### DIRECTION 1
Revise the passage on grown men and boys being boys from "Because in every" through "generation to generation.", replacing "schism" with "divide".

### DOCUMENT EXTRACT
◆ ◆ ◆ ◆ ◆

Because in every generation, grown men do find reason. Those reasons vary, of course – we all don’t get there via the same route but there are similarities with enough differences to make getting there unique to us as an individual – but if there’s a bi guy out there doing his thing, he’s just… being a boy. I’ve heard of guys even saying that despite being grown and knowing better, they want to experiment with having sex with a guy and, usually I’ve found, because they bypassed this when growing up. I see the… schism that gets put into place because we don’t seem to see that experimenting when younger and getting into it now isn’t really as different as we make it out to be: It’s just the grown-up version of boys being boys and a cycle that really does keep repeating itself and as if this is some new shit from generation to generation.

It is not – and as it’s said to be – on the way to being gay. Gay is something else and let’s call it a more focused approach to boys being boys. I mentioned to Cityman a conversation with the guy I fell in love with and being totally baffled about that and asking him, “Why me? Why are you attracted to me when I’m not gay?” His answer – and one that just added to my befuddlement – was, “Outside of being a handsome man? I was attracted to you because you’re not gay.”

◆ ◆ ◆ ◆ ◆

### RECORDS SHOWN

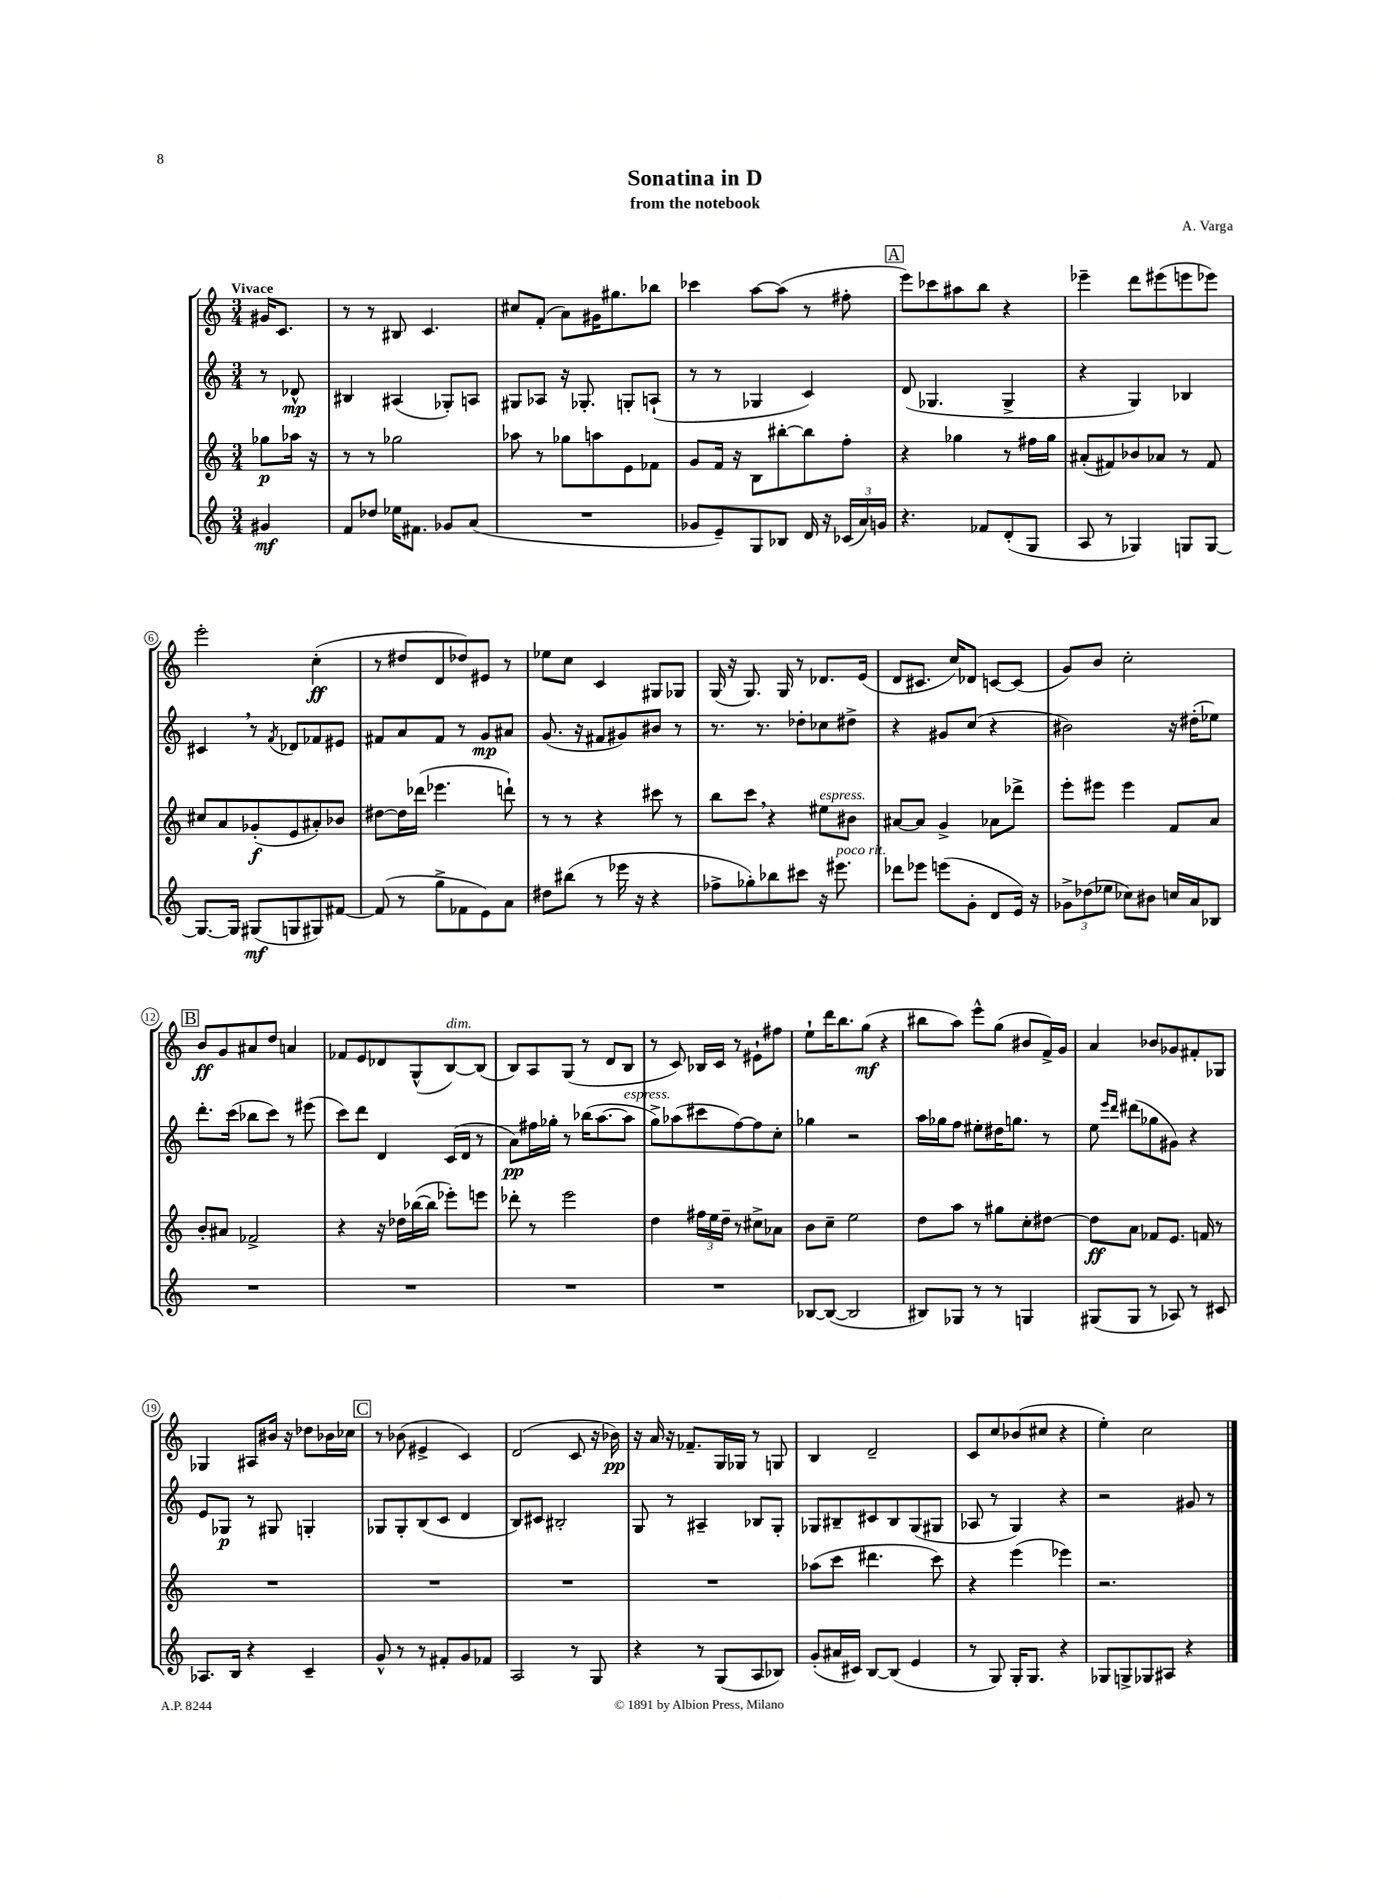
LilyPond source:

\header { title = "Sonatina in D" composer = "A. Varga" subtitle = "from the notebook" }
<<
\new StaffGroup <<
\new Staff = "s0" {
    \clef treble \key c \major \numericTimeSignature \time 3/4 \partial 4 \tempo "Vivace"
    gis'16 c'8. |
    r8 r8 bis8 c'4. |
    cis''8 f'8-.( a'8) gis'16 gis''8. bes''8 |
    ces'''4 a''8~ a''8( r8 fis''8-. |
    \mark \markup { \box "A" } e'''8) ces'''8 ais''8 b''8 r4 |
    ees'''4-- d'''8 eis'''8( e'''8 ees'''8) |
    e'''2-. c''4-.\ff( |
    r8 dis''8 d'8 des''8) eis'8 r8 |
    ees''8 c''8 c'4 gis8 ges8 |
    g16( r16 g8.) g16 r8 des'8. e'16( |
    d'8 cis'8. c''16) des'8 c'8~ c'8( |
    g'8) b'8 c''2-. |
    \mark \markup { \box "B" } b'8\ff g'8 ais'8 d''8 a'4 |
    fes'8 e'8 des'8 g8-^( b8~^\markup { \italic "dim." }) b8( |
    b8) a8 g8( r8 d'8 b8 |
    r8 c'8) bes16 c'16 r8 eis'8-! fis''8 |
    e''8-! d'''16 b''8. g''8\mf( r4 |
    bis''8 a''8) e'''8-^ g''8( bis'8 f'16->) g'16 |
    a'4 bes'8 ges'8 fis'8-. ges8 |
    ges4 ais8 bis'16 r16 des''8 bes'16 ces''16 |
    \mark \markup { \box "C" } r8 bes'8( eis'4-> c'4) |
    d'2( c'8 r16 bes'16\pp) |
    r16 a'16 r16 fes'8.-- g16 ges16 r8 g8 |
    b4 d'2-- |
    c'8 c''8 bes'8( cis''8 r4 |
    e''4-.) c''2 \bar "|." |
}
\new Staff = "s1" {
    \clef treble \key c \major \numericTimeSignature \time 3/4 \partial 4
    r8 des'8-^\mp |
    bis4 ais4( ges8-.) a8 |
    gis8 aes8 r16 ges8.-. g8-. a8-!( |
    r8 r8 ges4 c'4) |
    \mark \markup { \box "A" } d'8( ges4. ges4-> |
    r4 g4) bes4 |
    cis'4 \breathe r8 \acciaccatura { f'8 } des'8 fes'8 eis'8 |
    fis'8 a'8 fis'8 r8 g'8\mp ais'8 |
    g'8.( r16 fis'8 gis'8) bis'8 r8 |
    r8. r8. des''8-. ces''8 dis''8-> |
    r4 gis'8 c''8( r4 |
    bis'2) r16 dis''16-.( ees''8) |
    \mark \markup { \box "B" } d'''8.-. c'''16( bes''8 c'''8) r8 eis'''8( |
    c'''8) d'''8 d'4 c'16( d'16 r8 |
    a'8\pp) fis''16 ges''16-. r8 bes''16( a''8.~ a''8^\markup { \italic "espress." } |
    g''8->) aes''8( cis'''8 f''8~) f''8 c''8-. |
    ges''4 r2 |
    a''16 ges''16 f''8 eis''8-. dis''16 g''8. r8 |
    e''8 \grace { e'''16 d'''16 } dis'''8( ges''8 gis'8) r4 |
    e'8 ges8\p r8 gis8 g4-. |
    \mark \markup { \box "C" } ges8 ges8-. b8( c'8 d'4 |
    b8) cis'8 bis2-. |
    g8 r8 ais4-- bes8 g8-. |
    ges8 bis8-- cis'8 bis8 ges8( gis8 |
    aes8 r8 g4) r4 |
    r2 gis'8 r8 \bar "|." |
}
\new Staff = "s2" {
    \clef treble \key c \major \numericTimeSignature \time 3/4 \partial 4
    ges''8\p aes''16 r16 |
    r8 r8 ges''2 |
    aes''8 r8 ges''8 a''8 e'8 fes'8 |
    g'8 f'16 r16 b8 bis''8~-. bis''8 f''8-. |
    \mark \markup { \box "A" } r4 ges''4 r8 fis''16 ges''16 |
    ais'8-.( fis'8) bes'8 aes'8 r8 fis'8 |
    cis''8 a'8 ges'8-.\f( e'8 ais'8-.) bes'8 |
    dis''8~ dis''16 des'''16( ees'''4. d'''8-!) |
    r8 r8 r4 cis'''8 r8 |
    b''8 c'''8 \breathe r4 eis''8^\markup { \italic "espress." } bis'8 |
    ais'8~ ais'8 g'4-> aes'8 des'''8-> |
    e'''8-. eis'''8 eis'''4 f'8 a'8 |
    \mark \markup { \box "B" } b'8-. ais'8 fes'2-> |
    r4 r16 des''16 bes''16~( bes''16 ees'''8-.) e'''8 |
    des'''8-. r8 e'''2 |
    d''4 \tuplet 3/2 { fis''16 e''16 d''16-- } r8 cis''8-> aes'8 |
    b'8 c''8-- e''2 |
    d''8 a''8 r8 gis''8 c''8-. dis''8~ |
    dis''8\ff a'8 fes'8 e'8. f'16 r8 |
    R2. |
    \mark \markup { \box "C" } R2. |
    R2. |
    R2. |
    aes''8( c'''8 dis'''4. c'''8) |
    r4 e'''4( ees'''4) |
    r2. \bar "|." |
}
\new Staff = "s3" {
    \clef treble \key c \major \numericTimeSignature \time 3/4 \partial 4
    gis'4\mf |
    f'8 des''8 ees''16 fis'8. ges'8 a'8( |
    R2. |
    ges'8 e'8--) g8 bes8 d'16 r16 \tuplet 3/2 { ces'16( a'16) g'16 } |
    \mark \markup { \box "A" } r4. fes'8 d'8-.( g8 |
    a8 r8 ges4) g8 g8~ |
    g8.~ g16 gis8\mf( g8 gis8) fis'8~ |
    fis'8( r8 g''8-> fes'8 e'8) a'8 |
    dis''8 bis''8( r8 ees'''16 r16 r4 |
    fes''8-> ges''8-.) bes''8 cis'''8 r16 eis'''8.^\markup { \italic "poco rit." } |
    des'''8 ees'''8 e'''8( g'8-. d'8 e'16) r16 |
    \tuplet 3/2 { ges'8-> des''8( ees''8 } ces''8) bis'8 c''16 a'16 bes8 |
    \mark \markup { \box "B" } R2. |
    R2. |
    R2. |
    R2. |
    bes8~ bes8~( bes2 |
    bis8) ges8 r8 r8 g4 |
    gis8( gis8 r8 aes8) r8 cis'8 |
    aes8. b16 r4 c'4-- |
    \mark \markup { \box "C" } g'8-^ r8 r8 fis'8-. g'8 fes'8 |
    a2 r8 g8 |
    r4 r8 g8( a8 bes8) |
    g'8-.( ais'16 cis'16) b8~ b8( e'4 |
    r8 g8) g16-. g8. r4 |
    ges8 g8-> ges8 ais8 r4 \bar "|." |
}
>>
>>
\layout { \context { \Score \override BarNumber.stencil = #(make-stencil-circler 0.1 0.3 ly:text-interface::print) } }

◆ ◆ ◆ ◆ ◆

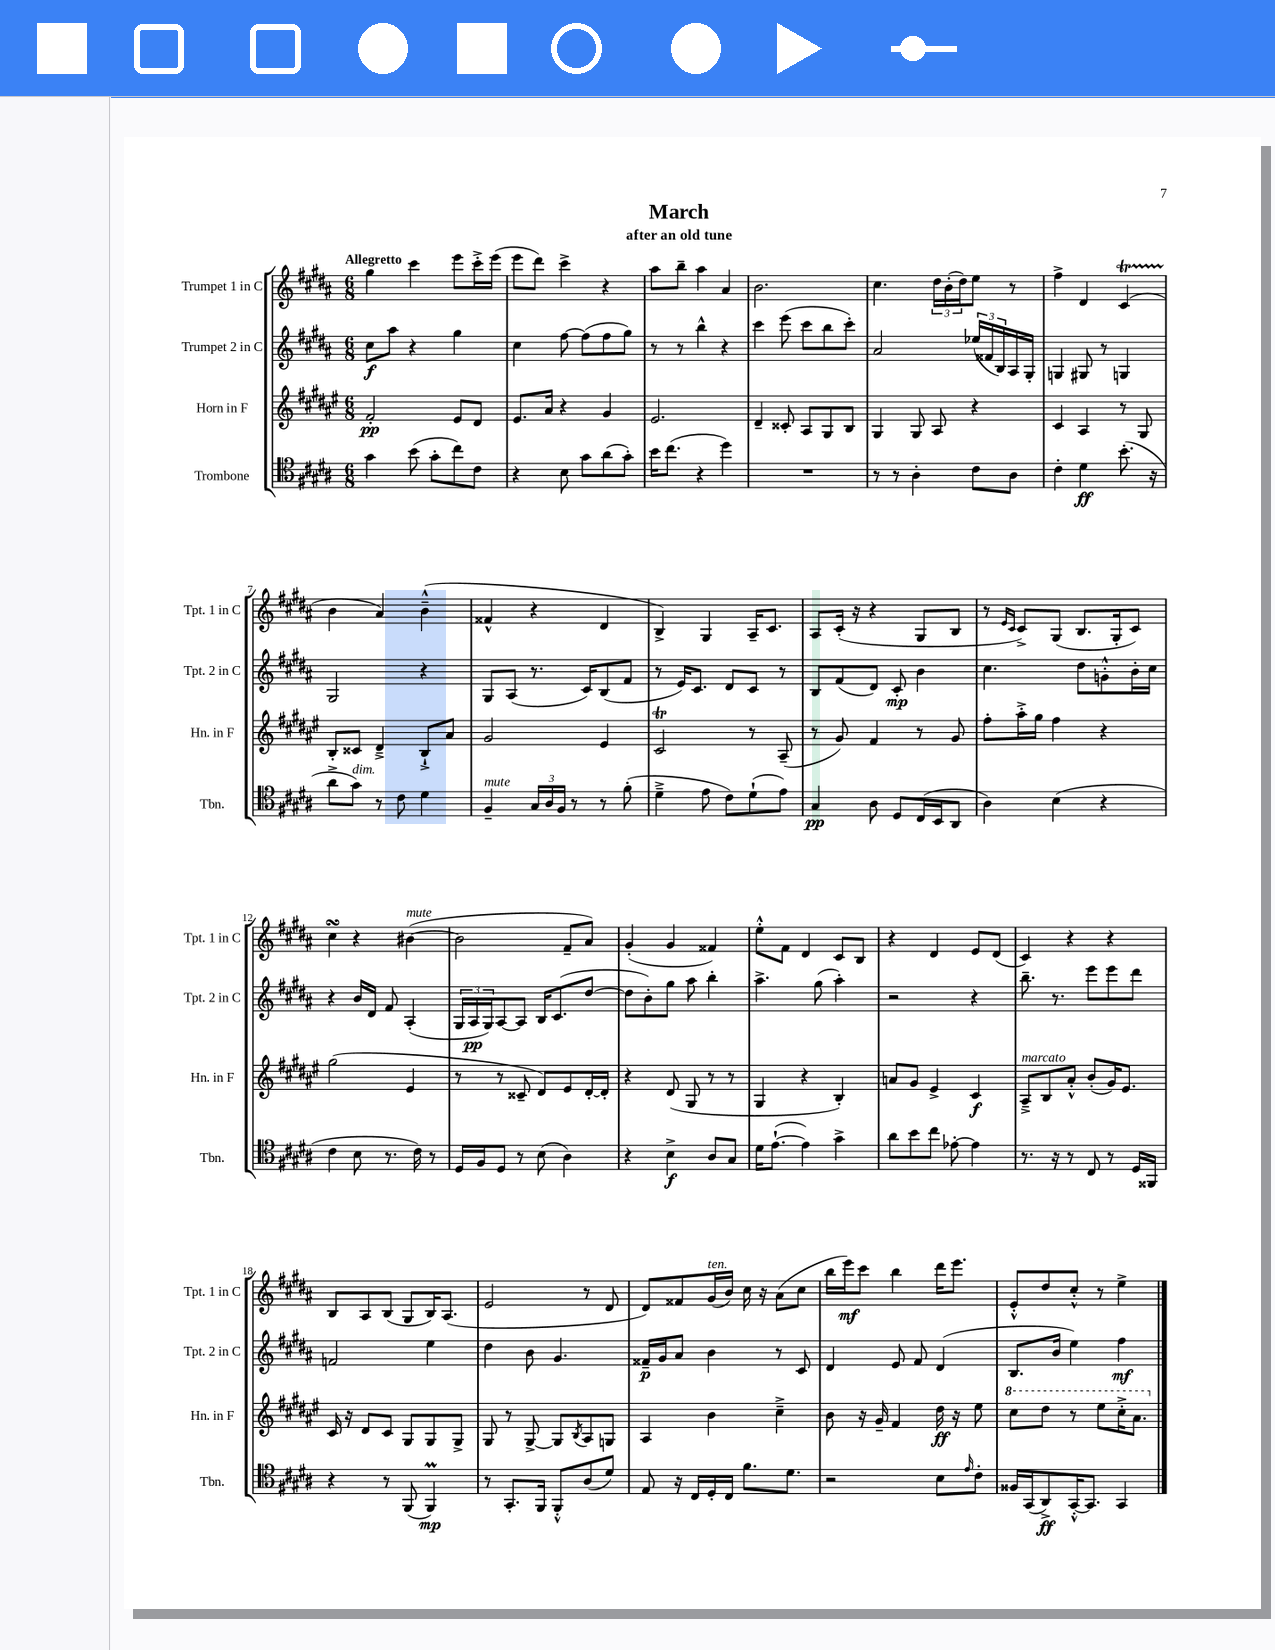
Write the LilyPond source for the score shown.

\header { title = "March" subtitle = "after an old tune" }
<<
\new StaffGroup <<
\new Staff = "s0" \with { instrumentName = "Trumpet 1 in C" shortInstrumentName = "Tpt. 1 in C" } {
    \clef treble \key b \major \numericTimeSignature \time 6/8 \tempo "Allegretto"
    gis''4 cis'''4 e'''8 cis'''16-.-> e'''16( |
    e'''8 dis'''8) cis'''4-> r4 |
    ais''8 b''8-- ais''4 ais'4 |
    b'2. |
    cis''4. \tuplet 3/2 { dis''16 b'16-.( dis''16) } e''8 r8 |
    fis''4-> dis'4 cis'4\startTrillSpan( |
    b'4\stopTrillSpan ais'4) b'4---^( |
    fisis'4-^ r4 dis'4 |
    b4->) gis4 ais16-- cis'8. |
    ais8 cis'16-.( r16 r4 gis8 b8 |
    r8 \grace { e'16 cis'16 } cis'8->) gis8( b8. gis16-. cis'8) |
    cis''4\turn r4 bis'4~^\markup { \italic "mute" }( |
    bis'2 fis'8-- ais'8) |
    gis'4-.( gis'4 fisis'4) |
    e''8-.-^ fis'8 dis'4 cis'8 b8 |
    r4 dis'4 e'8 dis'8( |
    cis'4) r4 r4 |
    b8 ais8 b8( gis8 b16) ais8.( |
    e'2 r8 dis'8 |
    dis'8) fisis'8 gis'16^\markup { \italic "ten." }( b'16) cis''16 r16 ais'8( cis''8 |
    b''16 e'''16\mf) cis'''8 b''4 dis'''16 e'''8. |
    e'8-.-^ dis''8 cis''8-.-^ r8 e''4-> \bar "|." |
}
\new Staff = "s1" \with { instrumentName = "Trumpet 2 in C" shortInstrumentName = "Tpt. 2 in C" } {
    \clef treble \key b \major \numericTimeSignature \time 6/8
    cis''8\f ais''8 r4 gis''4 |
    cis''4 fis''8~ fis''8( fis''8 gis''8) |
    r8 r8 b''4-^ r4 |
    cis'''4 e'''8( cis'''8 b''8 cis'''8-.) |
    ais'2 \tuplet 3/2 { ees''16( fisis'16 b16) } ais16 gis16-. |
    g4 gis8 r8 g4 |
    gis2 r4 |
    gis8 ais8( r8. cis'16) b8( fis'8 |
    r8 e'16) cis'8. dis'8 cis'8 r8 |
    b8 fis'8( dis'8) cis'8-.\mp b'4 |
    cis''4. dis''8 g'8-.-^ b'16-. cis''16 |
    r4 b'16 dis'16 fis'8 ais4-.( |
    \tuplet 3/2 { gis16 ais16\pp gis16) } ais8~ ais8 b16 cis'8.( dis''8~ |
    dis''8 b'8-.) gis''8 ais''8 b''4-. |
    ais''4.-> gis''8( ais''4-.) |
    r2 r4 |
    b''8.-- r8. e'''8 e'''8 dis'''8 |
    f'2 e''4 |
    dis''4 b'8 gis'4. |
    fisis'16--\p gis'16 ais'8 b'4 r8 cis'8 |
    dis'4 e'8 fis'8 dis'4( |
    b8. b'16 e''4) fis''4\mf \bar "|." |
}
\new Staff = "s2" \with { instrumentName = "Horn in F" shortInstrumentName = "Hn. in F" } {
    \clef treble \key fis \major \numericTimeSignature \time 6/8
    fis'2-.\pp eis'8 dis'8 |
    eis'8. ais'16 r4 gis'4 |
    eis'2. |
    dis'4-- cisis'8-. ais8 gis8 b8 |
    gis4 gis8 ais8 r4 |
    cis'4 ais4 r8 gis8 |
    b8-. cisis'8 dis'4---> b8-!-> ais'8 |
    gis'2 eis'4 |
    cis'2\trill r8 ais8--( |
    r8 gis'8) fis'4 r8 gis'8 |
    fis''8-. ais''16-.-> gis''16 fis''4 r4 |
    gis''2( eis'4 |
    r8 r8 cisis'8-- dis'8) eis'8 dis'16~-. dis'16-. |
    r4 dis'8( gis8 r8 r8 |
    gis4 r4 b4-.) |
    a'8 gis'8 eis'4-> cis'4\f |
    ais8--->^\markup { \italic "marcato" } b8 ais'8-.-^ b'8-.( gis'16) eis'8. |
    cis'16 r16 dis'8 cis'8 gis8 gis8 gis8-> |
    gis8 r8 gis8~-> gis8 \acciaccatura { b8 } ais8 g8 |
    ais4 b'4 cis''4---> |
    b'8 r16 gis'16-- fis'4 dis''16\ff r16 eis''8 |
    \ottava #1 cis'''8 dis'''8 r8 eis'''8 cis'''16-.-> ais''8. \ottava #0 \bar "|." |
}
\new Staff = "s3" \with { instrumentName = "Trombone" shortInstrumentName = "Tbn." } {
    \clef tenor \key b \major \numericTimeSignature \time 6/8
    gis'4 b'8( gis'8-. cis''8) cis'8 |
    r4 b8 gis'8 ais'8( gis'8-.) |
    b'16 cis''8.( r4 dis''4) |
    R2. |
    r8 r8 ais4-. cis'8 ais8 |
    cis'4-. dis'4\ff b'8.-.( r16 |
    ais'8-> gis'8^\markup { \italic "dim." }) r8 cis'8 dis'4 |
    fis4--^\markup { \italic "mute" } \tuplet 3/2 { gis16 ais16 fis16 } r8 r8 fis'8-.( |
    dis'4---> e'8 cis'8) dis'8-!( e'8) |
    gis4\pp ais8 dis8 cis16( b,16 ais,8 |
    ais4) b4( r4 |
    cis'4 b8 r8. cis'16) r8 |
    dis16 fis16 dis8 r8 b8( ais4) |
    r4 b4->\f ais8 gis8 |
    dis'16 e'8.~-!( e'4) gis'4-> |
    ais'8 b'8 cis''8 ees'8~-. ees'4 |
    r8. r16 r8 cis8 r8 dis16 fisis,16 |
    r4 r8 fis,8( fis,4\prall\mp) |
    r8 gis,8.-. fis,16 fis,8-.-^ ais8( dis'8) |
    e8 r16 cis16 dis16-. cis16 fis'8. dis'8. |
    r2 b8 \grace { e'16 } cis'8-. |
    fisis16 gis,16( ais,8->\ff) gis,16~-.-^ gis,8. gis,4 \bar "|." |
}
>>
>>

◆ ◆ ◆ ◆ ◆

### DIRECTION 2
Copy out every row above that contains the string "clef". Case counts.

### FULL ANSWER 1
Because in every generation, grown men do find reason. Those reasons vary, of course – we all don’t get there via the same route but there are similarities with enough differences to make getting there unique to us as an individual – but if there’s a bi guy out there doing his thing, he’s just… being a boy. I’ve heard of guys even saying that despite being grown and knowing better, they want to experiment with having sex with a guy and, usually I’ve found, because they bypassed this when growing up. I see the… divide that gets put into place because we don’t seem to see that experimenting when younger and getting into it now isn’t really as different as we make it out to be: It’s just the grown-up version of boys being boys and a cycle that really does keep repeating itself and as if this is some new shit from generation to generation.

### FULL ANSWER 2
    \clef treble \key c \major \numericTimeSignature \time 3/4 \partial 4 \tempo "Vivace"
    \clef treble \key c \major \numericTimeSignature \time 3/4 \partial 4
    \clef treble \key c \major \numericTimeSignature \time 3/4 \partial 4
    \clef treble \key c \major \numericTimeSignature \time 3/4 \partial 4
    \clef treble \key b \major \numericTimeSignature \time 6/8 \tempo "Allegretto"
    \clef treble \key b \major \numericTimeSignature \time 6/8
    \clef treble \key fis \major \numericTimeSignature \time 6/8
    \clef tenor \key b \major \numericTimeSignature \time 6/8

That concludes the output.